The casual rider, on average, spends more time on the bike than an annual member. Casual riders spend 15 minutes per trip while annual members spend 11 minutes. For annual members the ride duration is relatively the same regardless of the day, however, for casual rider the ride duration increases during the weekend. Even though the data shows that both casual and annual riders use the bikes to commute during weekdays, annual riders use this feature at a higher frequency during the weekdays while casual riders use the bike more during the weekends for leisure.
Why would casual riders buy a membership?
Based of the maps, casual riders are using the bikes to visit small sections of the city for a longer period of time. This leads me to believe casual riders could be people that are tourist or new to the city. They are using the bike most likely sight-see or for other leisure activities. To convince them to buy a membership, appeal to their travel lifestyle. Mention the other cities and states that have Cyclistic bikes. Show that the brand in nationwide and that it would benefit the consumer in the long run to have a membership. They can use the membership while traveling and when they return home.
How can Cyclistic use digital media to influence casual riders to become members?
The analysis of the data showed that the best time to influence casual riders into buying a membership were:
a) The weekends before 3PM
b) Tuesday, Wednesday and Thursday around 5PM
c) In the summer months, specifically August.
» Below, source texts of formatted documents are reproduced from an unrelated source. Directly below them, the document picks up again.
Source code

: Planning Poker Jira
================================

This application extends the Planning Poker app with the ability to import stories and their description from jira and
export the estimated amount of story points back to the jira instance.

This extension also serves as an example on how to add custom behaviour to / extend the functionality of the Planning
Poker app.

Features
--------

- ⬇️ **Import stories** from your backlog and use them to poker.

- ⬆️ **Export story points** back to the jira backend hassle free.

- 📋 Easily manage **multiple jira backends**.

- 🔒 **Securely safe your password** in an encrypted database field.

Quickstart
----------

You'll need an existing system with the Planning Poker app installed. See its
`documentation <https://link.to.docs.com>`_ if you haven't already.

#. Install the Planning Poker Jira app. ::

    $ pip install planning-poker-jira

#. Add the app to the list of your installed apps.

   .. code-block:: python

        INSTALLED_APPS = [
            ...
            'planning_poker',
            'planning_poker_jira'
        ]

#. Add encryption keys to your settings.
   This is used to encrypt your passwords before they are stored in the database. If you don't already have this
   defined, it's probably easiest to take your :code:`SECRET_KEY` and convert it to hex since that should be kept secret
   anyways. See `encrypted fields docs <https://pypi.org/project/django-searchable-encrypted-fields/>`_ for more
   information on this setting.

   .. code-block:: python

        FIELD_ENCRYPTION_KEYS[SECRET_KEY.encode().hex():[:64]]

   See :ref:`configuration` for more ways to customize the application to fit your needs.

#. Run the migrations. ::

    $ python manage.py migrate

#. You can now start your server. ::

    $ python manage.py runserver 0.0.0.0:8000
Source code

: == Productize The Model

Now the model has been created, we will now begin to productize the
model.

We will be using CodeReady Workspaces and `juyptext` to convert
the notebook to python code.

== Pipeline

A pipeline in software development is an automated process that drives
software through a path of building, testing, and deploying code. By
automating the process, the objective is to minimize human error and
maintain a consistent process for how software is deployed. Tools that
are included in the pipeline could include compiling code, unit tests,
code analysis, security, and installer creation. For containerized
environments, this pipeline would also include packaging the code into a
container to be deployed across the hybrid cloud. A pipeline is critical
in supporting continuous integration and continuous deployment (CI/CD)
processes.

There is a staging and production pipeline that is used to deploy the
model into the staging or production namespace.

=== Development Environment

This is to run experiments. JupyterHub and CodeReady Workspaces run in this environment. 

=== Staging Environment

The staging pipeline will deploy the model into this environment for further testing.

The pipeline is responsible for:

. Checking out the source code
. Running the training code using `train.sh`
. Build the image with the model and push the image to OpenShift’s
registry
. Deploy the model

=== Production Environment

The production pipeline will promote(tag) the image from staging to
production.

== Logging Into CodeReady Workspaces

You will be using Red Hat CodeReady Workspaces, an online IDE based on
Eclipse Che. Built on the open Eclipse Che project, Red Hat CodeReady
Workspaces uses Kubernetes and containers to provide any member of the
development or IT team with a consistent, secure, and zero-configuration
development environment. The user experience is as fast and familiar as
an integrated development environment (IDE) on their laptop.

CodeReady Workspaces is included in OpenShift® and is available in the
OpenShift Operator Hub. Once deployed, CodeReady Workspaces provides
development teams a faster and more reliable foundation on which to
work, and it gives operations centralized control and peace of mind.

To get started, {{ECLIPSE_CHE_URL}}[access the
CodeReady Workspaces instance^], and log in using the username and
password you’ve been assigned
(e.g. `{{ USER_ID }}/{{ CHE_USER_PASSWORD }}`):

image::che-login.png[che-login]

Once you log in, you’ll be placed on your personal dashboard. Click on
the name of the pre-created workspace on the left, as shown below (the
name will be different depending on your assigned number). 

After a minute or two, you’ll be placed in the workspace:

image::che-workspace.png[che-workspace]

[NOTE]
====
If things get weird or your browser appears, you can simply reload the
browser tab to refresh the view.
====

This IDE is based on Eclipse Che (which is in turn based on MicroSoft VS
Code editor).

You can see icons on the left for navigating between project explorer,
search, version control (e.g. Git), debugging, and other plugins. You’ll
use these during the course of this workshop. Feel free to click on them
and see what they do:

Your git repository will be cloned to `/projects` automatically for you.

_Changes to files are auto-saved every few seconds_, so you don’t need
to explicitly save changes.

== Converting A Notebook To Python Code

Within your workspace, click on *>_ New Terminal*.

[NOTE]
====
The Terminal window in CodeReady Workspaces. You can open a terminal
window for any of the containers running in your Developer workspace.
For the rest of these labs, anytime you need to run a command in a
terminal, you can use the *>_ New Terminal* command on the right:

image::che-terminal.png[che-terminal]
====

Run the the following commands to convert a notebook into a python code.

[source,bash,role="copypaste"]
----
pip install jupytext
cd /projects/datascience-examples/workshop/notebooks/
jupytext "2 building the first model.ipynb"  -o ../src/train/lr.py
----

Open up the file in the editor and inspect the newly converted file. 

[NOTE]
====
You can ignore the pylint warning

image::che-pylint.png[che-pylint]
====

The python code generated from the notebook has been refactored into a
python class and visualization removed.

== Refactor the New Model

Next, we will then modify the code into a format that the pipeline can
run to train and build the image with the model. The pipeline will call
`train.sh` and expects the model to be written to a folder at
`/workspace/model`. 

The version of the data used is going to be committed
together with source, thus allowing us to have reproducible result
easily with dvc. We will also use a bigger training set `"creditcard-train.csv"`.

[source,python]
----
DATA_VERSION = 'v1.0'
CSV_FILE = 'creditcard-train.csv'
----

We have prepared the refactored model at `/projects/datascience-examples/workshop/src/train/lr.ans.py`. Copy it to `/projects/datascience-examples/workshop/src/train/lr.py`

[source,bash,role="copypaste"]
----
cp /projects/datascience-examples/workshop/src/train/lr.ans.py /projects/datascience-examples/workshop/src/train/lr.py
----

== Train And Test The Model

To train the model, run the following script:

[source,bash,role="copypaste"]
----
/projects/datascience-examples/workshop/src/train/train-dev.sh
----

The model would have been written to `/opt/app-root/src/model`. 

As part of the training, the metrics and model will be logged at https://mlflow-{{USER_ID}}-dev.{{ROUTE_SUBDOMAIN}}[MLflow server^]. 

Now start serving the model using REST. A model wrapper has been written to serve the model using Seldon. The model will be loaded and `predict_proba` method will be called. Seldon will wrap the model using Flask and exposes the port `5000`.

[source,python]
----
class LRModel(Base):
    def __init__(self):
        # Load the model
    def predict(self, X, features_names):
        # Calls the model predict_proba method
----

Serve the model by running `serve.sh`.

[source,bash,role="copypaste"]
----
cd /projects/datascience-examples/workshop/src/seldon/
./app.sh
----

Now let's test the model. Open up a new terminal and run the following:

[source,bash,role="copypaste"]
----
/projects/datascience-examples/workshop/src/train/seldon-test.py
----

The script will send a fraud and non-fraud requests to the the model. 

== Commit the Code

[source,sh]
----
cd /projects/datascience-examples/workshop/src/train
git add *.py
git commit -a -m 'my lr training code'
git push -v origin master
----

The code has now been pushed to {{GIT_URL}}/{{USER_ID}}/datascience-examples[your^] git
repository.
For these time periods to increase the amount of ads running. For the weekends, an hour or thirty minutes before 3PM, I would send app/email notification providing limited offer for annual pass.
Employ the same tactic for the Tuesday, Wednesday and Thursday 5PM time slot but with some variation. Since it seems that casual riders are the bikes to commute on those days I would run ads not only around 8AM and 4PM but also before or during lunch breaks when they are most likely to be on their phones.
Run promotional deals during summer months when it warmer specifically in July since it is the month with the most amount of casual riders.
Implement a new annual membership tier at a lower price point where a total number of rides are allotted for a given time period (e.g. week, month), versus current annual membership structure (unlimited number of rides, 45-min. limit per ride), and given that on average, casual riders spend more time on their rides than current members.